* TEXT PASSAGE:

=======

Leading Design, Arts & Tech
Carnegie Mellon University hosts groundbreaking cross-disciplinary synergies.
To facilitate growth in this area, Thanassis Rikakis has been named to the newly created position of Vice Provost for Design, Arts and Technology at Carnegie Mellon University.
Rikakis will serve as a full professor in the College of Fine Arts' School of Design and School of Music and will hold a courtesy appointment in the College of Engineering's Biomedical Engineering Department.
He also will oversee the university's Entertainment Technology Center (ETC), facilitating increased connections between the groundbreaking activities of the ETC and related activities on campus.
Rikakis said he sees his new role as an opportunity to enhance CMU's firmly established reputation as a proving ground for successful cross-discipline teamwork.
The university is, he said, the world's leading technical institution with an embedded conservatory for the arts.
Additionally, he pointed out that the ETC is internationally recognized for its work at the crossroads of arts and technology. He looks to continue similar collaboration, expanding it across all disciplines.
"The evolution of digital technology is reshaping the human experience and its mediation structures," Rikakis said. "To guarantee a rich, reflective and cultivating hybrid human experience, we need to approach the development and implementation of all these mediation structures through integrative design, arts and technology perspectives — and also seek the contribution of science and humanities perspectives."

=======

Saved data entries
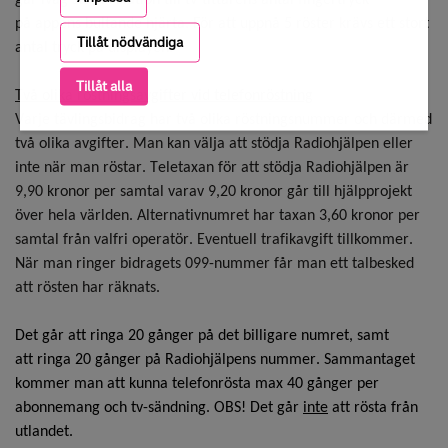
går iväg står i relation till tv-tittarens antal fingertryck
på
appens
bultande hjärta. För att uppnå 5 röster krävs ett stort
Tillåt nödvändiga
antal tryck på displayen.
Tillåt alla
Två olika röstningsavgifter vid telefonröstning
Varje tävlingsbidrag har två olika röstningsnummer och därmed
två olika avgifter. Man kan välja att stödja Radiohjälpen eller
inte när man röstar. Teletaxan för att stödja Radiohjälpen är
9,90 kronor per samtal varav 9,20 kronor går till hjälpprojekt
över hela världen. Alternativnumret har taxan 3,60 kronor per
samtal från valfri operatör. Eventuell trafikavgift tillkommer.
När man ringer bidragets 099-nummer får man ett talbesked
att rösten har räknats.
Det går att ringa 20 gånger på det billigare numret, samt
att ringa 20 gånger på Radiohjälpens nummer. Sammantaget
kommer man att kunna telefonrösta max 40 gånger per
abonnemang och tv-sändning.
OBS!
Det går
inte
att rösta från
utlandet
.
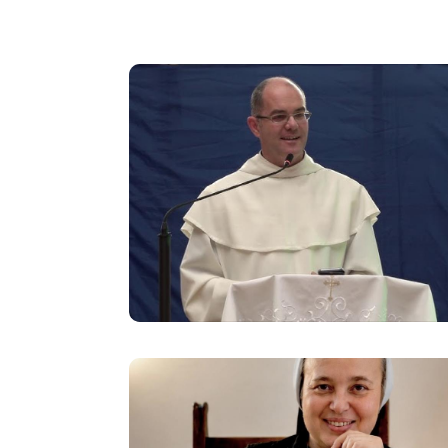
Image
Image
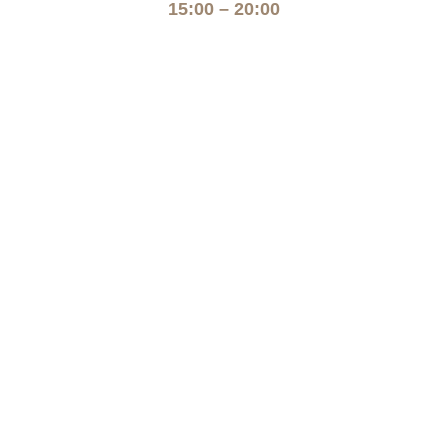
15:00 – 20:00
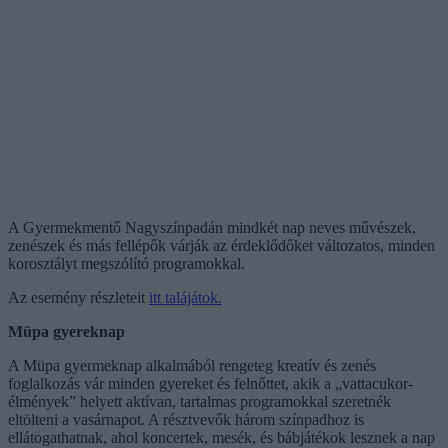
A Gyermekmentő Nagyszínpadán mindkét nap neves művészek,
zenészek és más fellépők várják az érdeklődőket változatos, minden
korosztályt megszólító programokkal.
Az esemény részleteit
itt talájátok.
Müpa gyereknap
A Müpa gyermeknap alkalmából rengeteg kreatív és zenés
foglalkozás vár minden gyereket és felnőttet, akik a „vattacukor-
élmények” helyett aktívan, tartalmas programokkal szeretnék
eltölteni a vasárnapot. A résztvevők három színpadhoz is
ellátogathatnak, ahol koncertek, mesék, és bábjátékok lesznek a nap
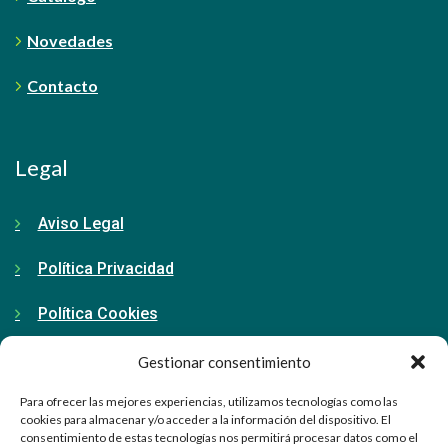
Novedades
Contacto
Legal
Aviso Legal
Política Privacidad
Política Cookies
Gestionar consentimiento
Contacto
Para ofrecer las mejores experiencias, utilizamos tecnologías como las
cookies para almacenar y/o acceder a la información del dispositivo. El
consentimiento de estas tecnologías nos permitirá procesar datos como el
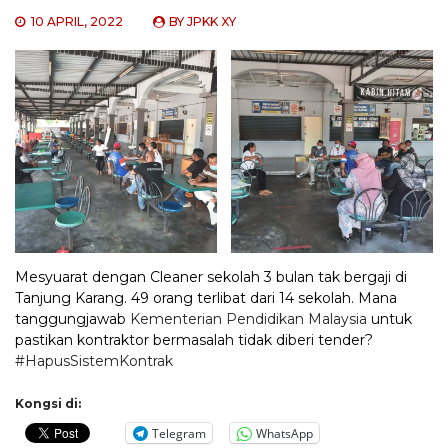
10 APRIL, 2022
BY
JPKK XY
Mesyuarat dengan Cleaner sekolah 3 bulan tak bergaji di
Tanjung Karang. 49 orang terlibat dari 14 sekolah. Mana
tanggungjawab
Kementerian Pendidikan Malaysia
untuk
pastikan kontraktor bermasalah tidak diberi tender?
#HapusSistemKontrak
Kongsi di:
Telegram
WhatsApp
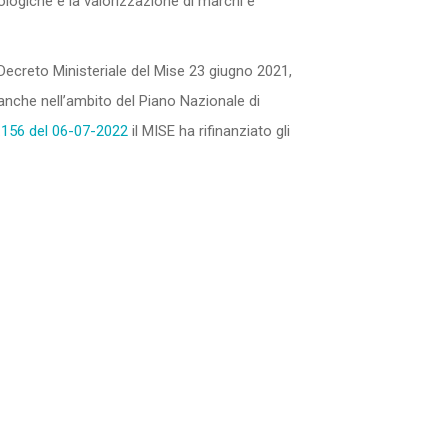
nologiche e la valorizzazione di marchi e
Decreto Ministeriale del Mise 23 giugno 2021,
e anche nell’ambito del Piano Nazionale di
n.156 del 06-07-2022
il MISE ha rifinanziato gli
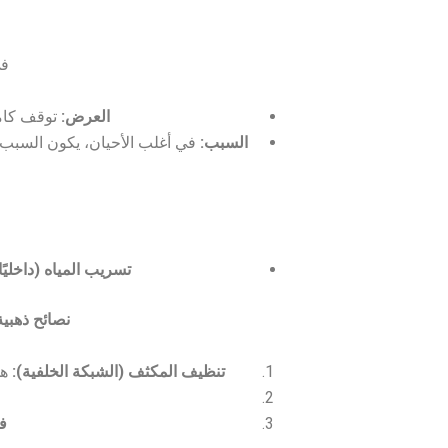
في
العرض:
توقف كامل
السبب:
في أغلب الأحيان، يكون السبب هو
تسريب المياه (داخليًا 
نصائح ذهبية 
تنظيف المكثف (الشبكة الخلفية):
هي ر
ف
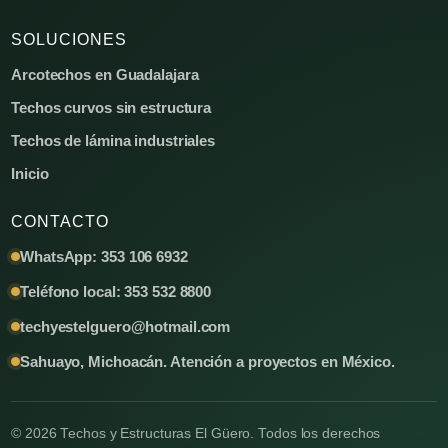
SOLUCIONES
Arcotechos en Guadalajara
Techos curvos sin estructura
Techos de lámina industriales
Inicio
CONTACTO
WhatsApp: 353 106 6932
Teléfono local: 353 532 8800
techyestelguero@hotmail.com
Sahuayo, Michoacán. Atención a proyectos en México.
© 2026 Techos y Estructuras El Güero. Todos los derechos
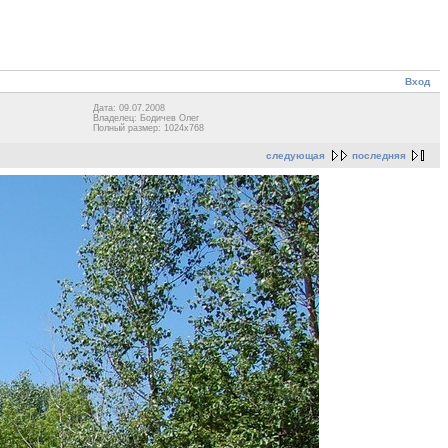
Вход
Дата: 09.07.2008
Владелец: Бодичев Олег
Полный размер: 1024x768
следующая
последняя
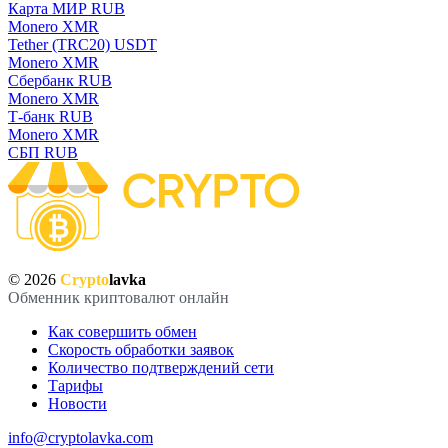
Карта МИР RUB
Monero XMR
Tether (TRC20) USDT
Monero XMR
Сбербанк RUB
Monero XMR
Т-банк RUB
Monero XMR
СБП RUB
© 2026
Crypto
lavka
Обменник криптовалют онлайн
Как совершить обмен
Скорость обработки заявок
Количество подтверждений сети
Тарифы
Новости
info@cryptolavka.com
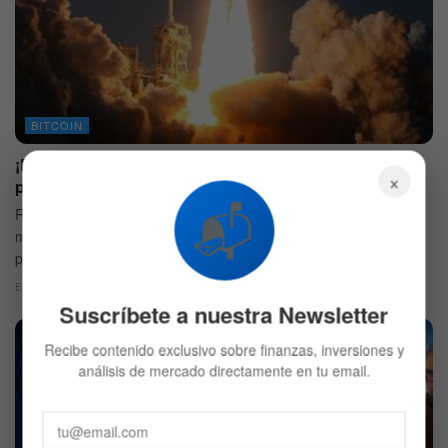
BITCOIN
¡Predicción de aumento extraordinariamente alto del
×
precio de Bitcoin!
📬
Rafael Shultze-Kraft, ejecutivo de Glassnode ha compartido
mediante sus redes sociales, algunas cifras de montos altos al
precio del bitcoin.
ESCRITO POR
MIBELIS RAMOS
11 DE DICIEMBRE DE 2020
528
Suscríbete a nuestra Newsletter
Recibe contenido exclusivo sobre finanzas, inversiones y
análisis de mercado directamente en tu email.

=======

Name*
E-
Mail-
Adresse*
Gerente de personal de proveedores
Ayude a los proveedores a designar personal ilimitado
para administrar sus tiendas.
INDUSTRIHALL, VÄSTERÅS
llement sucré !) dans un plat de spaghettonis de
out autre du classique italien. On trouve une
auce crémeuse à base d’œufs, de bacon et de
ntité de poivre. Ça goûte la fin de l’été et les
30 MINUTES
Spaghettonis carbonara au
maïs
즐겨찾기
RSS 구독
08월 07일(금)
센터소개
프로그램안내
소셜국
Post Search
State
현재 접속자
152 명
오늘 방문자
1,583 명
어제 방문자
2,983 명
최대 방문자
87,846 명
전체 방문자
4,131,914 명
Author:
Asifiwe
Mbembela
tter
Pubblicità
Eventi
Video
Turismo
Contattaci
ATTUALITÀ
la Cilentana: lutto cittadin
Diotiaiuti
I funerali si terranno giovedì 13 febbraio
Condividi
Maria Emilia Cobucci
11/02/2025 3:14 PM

=======

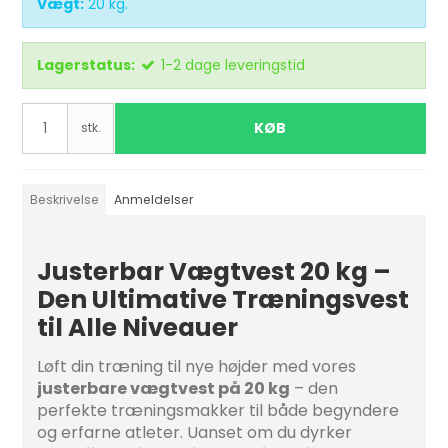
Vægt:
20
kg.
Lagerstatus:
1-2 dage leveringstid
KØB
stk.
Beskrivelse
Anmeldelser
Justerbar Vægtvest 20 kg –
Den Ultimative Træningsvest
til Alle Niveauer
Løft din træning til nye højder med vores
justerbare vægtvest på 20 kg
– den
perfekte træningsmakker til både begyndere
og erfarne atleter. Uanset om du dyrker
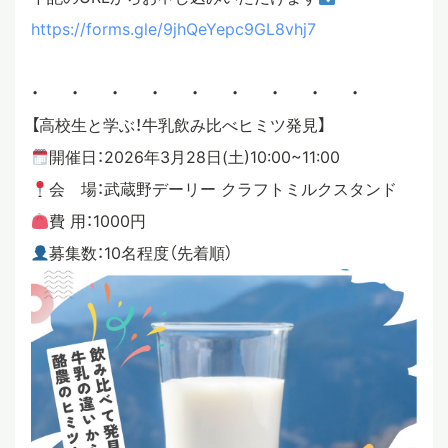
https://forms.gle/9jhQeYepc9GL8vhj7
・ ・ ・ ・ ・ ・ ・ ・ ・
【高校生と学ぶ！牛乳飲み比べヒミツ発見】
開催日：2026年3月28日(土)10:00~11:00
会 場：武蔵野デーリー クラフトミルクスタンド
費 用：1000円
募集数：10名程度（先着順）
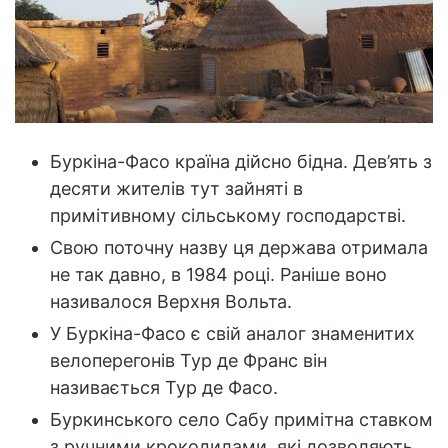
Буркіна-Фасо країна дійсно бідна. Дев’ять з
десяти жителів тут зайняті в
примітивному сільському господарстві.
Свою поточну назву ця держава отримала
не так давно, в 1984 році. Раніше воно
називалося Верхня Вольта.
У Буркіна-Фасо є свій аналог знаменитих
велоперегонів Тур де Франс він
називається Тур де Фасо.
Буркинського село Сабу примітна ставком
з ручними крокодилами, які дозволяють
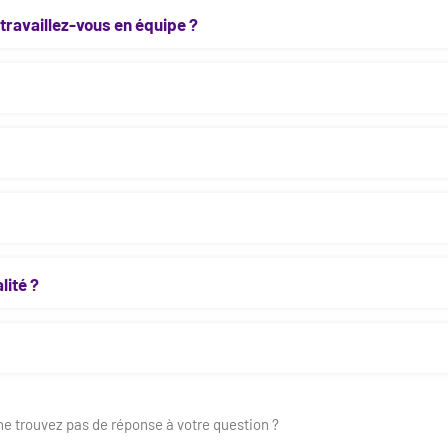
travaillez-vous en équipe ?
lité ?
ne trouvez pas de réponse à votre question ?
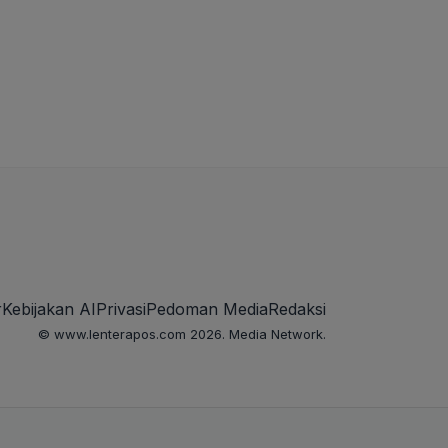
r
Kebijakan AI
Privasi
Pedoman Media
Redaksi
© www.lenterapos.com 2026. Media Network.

=======

* WHAT YOU WILL DO:
1. In the Carnegie Mellon text, list every perspective that Rikakis's quotation says should be brought to bear on mediation structures.
2. Transcribe the Carnegie Mellon text from the words "To facilitate growth" up to and including the words "activities on campus.".

* PER-TASK ANSWERS:
1. Design, arts, technology, science, humanities

2.
To facilitate growth in this area, Thanassis Rikakis has been named to the newly created position of Vice Provost for Design, Arts and Technology at Carnegie Mellon University.
Rikakis will serve as a full professor in the College of Fine Arts' School of Design and School of Music and will hold a courtesy appointment in the College of Engineering's Biomedical Engineering Department.
He also will oversee the university's Entertainment Technology Center (ETC), facilitating increased connections between the groundbreaking activities of the ETC and related activities on campus.